Son travail récompensé

"J'avais entendu parler des 'restavek' mais je pensais que ça n'existait plus, explique la jeune femme de 17 ans. Mais mon frère m'a expliqué qu'il y en a encore aujourd'hui. Ça me paraissait tellement incompréhensible que je me suis dit qu'il fallait que j'en parle." Née en Guadeloupe d'une famille d'origine haïtienne, Séphora choisit donc de faire connaître la situation difficiles de ces enfants haïtiens confiés à une autre famille que la leur, comme domestiques. Une situation qui vire souvent à l'esclavage. 

Citant l'ONU, le Code Noir ou encore Frantz Fanon, la lycéenne rappelle qu'un enfant sur dix en Haïti est aujourd'hui encore concerné. Les deux tiers sont des filles, poursuit Séphora face au jury, présidé par le photographe de guerre Patrick Chauvel, et face aux centaines de spectateurs présents. Son plaidoyer fait mouche puisqu'elle repart de Caen avec un prix.


"Bienveillant, lucide mais sans complaisance"

"À travers toi, au travers de tous ceux et celles qui ont plaidé aujourd’hui, on voit une jeunesse engagée, une jeunesse exigeante qui porte un regard bienveillant, lucide mais sans complaisance sur notre monde. Et je pense que ça nous est très utile, lui a confié Eric Chenut, le vice-président délégué à la MGEN, en lui remettant le prix. Nous qui sommes engagés avec 'Solidarité Laïque' en Haïti depuis plusieurs années, on a retrouvé certains des sujets qui existent là-bas, qui sont portés. Et vraiment un grand merci pour ce que tu as dit pour eux!"

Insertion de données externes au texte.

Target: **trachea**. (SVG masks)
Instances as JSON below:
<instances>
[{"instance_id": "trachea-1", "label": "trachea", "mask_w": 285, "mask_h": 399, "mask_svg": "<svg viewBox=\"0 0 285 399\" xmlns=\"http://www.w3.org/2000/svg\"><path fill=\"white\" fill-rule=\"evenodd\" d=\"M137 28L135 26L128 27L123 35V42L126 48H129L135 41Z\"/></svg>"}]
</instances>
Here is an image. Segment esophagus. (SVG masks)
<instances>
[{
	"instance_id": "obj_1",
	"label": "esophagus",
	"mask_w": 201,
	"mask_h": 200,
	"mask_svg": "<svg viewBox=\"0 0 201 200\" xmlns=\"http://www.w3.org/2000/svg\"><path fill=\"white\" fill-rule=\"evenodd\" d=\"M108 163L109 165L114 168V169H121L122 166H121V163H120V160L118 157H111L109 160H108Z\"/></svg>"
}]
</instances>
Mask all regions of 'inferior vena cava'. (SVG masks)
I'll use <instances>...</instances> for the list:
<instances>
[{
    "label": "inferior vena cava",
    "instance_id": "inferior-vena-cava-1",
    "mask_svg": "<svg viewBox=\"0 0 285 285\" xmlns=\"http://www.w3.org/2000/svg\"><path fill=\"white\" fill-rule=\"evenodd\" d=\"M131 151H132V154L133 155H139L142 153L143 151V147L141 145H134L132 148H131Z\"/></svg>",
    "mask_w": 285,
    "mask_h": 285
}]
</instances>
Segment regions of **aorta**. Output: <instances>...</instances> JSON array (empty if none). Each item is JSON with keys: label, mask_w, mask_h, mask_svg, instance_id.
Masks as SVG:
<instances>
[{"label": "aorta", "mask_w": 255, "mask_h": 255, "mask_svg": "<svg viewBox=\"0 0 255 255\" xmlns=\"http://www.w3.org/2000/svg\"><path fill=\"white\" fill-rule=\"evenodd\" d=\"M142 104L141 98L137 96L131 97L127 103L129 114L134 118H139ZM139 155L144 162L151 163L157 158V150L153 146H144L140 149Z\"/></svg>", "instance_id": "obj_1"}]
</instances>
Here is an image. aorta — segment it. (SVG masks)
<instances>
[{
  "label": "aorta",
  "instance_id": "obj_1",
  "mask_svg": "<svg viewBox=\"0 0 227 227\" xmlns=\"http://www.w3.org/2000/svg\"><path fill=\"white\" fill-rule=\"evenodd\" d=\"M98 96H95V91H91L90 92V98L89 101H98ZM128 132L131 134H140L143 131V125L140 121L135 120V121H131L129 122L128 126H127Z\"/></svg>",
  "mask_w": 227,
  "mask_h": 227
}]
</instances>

"Merci parce que j'ai voulu porter ce message de ces enfants qu'on oublie souvent parce qu'on se dit 'c'est fini' mais non, en fait, ce n'est pas fini", 
a conclu la Guadeloupéenne avant de remercier son professeur et son lycée. Elle remporte un week-end pour deux personnes dans une capitale européenne. 
 

Les Droits de l'Homme, pas de l'esclave

Le premier prix du concours revient à Sylvère Gaucher pour sa plaidoirie "Né sous XXY". Le lycéen de la Loire a remporté un séjour de 3 jours à New York où il pourra visiter l'ONU. 

Le prix Reporter sans frontières est allé au Brestois Jean Franco Fernandez Leonarte pour sa plaidoirie "Lybie, la situation chaotique des migrants esclaves". Alia Ijioui remporte le prix du jury lycéen et celui d'Amnesty Internationale pour "Une usine à bébés nigérienne".